Saturday, September 03, 2011

Euribor 3-month rates edge up on economy, banks angst


Key euro-priced bank-to-bank lending rates edged higher on Thursday, pushed up by concerns about the outlook for the economy and euro zone banks that outweighed downward pressure from an excess of liquidity in the system.

A worsening euro zone debt crisis and fears a recession is looming have seen money markets freeze up and prompted banks to stock up on limit-free ECB funding, pushing liquidity back to exceptionally high levels.

The three-month Euribor rate -- traditionally the main gauge of unsecured interbank euro lending and a mix of interest rate expectations and banks' appetite for lending ticked up to 1.543 percent from 1.542 percent.

Six-month Euribor rates eased to 1.748 percent from 1.749 percent, while 12-month rates were unchanged at 2.089.

One-week Euribor rates , most heavily influenced by excess liquidity -- currently at just under 95 billion euros according to Reuters calculations dipped to 1.098 percent from 1.101 percent.

Overnight rates rose to 0.955 percent on Wednesday from 0.865 percent, but were still well below the ECB's 1.5 percent headline interest rate .

The excess liquidity bloating money markets and keeping downward pressure on some bank-to-bank lending rates is set to remain high.

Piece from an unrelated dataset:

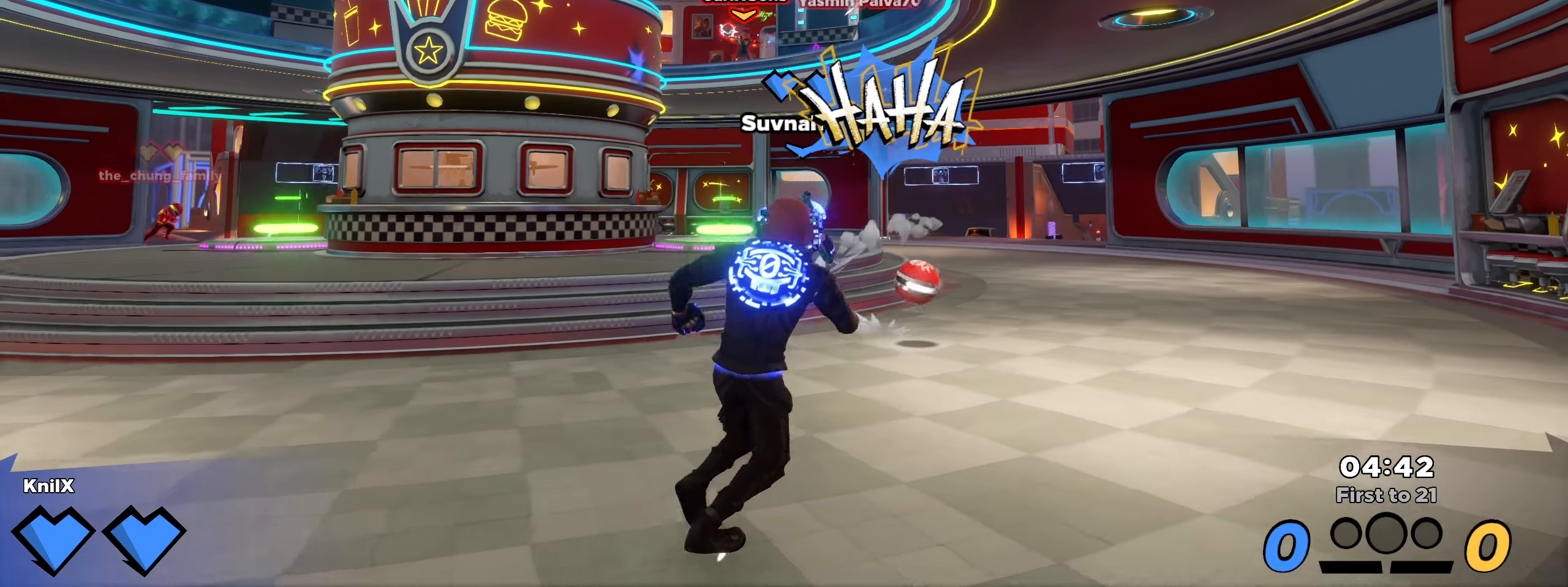
{"keys": ["d"], "mouse": [], "events": [[341, "d", "down"], [450, "w", "up"]]}
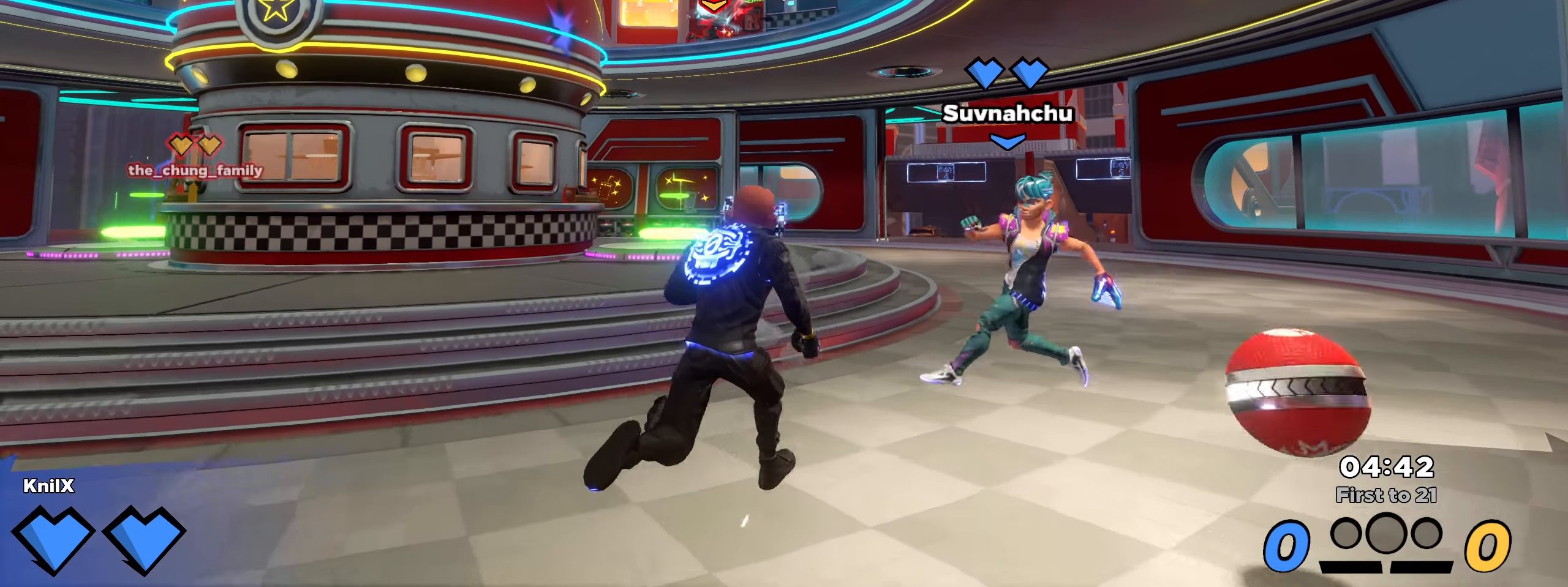
{"keys": ["shift", "w"], "mouse": [], "events": [[100, "s", "down"], [216, "s", "up"], [275, "shift", "down"], [308, "w", "down"], [408, "d", "up"]]}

Banks took 122 billion euros in the ECB's latest offering of 3 month loans on Tuesday, slightly below expectations of 130 billion. They also took 49.4 billion in the latest handout of 3-month loans bang in line with forecasts of 50 billion.

There were no takers for the ECB's offering of dollar funding for the second week running on Wednesday, helping ease fears about euro zone banks' access to dollar markets, after the facility was used late last month for the first time since February.

The central bank also reintroduced six-month funding last month, a crisis tactic it had previously mothballed, while it also extended limit-free funding in all its lending operations up until mid-January.

Most significantly, it has also started buying sovereign bonds again, spending almost 45 billion since reactivating the controversial purchases early last month. (for latest stories click )

Euribor futures <0#FEI:> show markets have priced out further interest rate hikes for the next couple of years and now see a good chance the ECB may revert back to rate cuts as early as December. (for analysis click )

Euribor rates are fixed daily by the Banking Federation of the European Union (FBE) shortly after 0900 GMT.

* For a table of the latest Euribor fixings for terms of one week to one year, double click on

* For a table of the previous day's fixings of EONIA swap rates, which show market expectations for future overnight lending rates, double click on www.3monthpaydayloansnocreditcheck.co.uk

7 comments:

Camilla Stuart said...

In spite of the recession and the hard time the euro zone is going through I am quite optimistic and beleive that the difficult period will pass away soon. Regards!

Angie Homes said...

I am sure that the recession will be over and there will be some relief for the euro zone, especially for the countries form Eastern Europe, where the situation is very tough right now.